How does time flow through your life? At a constant pace or does it seem to creep through some experiences while speeding through others? A team of psychologists at Johannes Gutenberg University Mainz analyzed studies of time perception and discovered depressed people do feel time passes more slowly, yet their estimates when judging the duration of a specific interval (such as two seconds or two minutes) are just as accurate as those of healthy people.

"I've been interested  in time perception and rhythm perception for many years," Dr. Daniel Oberfeld-Twistel, a professor of Psychology and co-author of the study, told Medical Daily when asked about his inspiration. "In several contexts, we are studying whether basic perceptual processes are altered in persons with psychological disorders."

The ancient Greeks had not one but two separate words for time: chronos and kairos. Chronos describes what they thought of as regular time, while kairos describes those moments when time opens and slows, when a single second performs a pirouette and the digital clocks fade from sight so that some event or circumstance is enabled to take on great significance to us. We travel beyond the borders established by the ticking clocks and enter the eternal during kairos. It’s where our spirits fly.

Perception Differences

While philosophers might see slowing time as the root of enlightenment or joy, the depressed often suggest that such lingering time is their everyday milieu, a burden they must bear with whatever dignity they can muster. So what is the truth — do depressed people pass through time more slowly than healthy people? For the current study, two researchers analyzed past research comparing the performance of depressed people and non-depressed people who were tasked with completing four separate time tasks:  verbal time estimation, time production, time reproduction, and duration discrimination.

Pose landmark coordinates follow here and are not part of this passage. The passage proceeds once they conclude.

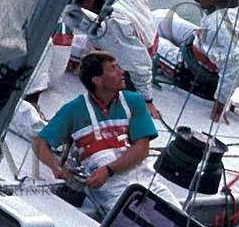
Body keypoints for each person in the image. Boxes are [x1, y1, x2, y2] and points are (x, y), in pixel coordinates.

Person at [32, 51, 157, 218]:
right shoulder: (74, 110)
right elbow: (40, 144)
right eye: (113, 69)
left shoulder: (134, 101)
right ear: (97, 80)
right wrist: (57, 167)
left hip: (147, 180)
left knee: (180, 220)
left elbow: (142, 149)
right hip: (112, 191)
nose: (122, 72)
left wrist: (108, 170)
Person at [158, 0, 239, 122]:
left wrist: (220, 106)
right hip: (202, 42)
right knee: (160, 17)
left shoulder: (219, 26)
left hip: (198, 70)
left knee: (150, 41)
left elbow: (236, 66)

Searching the scientific literature, the researchers found 16 studies on time perception in depression, which included data from 433 depressive patients and 485 healthy control volunteers. After evaluation and analysis, the researchers discovered that, compared to healthy people, depressive people subjectively perceive time as going by less quickly. Yet, when judging actual interval durations — Did the video last five minutes or four minutes? How long did the bell tone last? — the depressed patients performed equally well as healthy volunteers.  

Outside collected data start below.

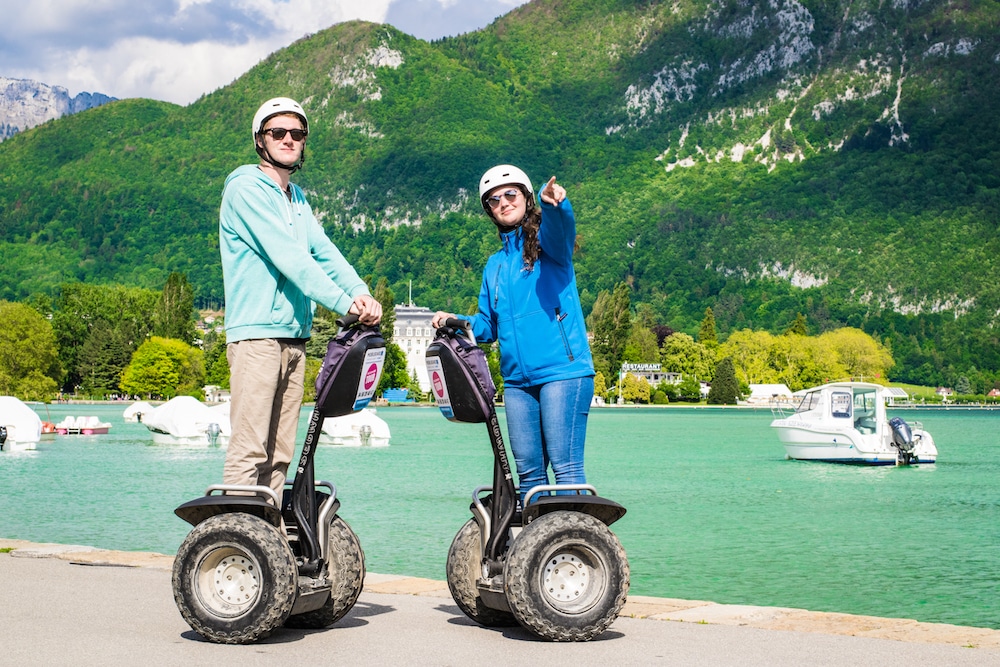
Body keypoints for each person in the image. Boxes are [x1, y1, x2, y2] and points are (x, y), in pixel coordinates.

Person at [220, 97, 382, 508]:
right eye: (278, 132)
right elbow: (292, 260)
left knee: (279, 455)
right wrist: (344, 304)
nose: (289, 139)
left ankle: (267, 539)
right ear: (260, 140)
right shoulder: (245, 189)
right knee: (250, 448)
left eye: (297, 133)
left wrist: (361, 292)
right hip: (257, 336)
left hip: (293, 339)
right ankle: (238, 539)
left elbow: (324, 252)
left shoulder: (296, 198)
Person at [431, 164, 595, 505]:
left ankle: (576, 546)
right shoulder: (495, 266)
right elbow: (488, 327)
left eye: (510, 194)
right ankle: (533, 552)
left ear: (526, 197)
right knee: (529, 475)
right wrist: (455, 320)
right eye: (493, 200)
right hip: (518, 383)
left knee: (565, 471)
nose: (503, 202)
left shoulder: (549, 248)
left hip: (562, 373)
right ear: (489, 211)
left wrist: (556, 206)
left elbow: (561, 232)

Noting that the effects of medication, such as anti-depressants, have not yet been investigated in sufficient detail, the researchers concede their study has limitations. "We are considering additional experiments on this issue, and hope that our meta-analysis will inspire other researchers to study the issues we pointed out," Oberfeld-Twistel told Medical Daily. Their current discovery, however, remains strong: A depressed person's subjective feeling of the passage of time differs from the ability to assess the actual duration of external events. The individual components of time, then, may be experienced differently by someone who suffers a mood disorder.

Asked which comes first — the perception of a slower pace of  time or depressed feelings — Oberfeld-Twistel said, "I don't think anyone has a definitive answer at the moment." No matter, his work suggests a kind of negative kairos exists for those who suffer a mood disorder. If only we could make each lingering moment entirely beautiful, all might be cured.